> [Source text]
<<<<
Transformation Operations

The following operations can be used within the transformation mapping by setting the type to "operation" and specifying the name and parameters.


map

Maps a source value to a different destination value based on a predefined dictionary.

Mapping Fields

FieldNotes
source_pathThe dot notation JSON path to extract data from the input document.
destination_pathThe JSON path where the mapped value will be placed in the output document.

Additional Parameters

FieldTypeDescription
maparrayAn array of objects, each containing a from and to key. The from key is a regular expression to match against the source value.
altstringAn alternative value to use if no match is found in the map.

Example

Map product types to a description

{
  "type": "operation",
  "name": "map",
  "source_path": "product.type",
  "destination_path": "product.description",
  "parameters": {
    "alt": "Other Products",
    "map": [
      {
        "from": "^toys.*$",
        "to": "Toys & Games"
>>>>
> [Data records]
<<<<
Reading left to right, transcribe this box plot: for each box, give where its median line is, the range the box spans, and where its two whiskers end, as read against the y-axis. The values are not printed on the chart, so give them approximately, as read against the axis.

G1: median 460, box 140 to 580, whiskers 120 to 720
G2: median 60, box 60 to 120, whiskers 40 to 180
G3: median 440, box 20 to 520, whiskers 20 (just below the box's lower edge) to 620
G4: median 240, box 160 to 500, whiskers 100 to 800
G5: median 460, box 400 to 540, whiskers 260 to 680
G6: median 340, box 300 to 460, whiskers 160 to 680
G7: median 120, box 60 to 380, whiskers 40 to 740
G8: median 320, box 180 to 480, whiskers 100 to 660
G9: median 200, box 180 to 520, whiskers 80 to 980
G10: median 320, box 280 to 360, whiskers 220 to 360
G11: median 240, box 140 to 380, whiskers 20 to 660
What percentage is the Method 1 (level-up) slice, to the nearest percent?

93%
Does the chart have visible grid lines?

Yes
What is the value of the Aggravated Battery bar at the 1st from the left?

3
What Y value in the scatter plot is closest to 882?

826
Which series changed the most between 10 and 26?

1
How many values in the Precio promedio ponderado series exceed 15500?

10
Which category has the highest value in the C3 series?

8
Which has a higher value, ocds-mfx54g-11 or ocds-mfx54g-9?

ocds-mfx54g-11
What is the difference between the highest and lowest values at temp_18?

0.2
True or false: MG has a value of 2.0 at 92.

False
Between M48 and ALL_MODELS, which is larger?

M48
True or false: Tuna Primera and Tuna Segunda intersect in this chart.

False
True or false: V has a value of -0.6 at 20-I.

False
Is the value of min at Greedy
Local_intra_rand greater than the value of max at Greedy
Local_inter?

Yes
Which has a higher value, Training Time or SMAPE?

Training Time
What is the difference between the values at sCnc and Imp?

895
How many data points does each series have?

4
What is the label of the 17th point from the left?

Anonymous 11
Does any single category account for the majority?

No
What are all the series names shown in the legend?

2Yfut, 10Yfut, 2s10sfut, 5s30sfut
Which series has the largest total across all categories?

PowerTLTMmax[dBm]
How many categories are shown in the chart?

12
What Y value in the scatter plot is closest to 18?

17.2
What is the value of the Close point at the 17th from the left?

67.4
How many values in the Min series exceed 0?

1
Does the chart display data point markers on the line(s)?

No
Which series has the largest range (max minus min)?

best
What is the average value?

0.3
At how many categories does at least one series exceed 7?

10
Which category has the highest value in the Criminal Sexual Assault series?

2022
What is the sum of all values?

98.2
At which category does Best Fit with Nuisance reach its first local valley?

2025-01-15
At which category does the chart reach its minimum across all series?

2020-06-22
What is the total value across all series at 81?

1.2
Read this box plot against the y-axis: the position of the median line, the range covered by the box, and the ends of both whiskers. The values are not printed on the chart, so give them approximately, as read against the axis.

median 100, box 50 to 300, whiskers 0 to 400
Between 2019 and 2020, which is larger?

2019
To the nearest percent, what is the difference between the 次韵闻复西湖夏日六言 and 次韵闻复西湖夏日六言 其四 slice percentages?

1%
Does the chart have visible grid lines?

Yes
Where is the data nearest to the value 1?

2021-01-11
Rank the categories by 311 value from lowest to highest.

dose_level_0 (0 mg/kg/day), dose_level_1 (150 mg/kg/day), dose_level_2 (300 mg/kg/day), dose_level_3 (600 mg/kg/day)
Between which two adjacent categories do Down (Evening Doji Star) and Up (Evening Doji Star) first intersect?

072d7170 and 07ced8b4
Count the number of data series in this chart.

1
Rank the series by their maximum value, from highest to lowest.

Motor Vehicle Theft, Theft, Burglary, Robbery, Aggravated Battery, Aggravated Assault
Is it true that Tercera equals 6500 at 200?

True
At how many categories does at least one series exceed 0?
>>>>
> [Required action A] Please write out the transformation operations text starting with "Maps a source" and going on through "the source value.".
> [Required action B] According to the transformation operations text, how is an operation used within the transformation mapping?

> [Solution A]
Maps a source value to a different destination value based on a predefined dictionary.

Mapping Fields

FieldNotes
source_pathThe dot notation JSON path to extract data from the input document.
destination_pathThe JSON path where the mapped value will be placed in the output document.

Additional Parameters

FieldTypeDescription
maparrayAn array of objects, each containing a from and to key. The from key is a regular expression to match against the source value.

> [Solution B] By setting the type to "operation" and specifying the name and parameters.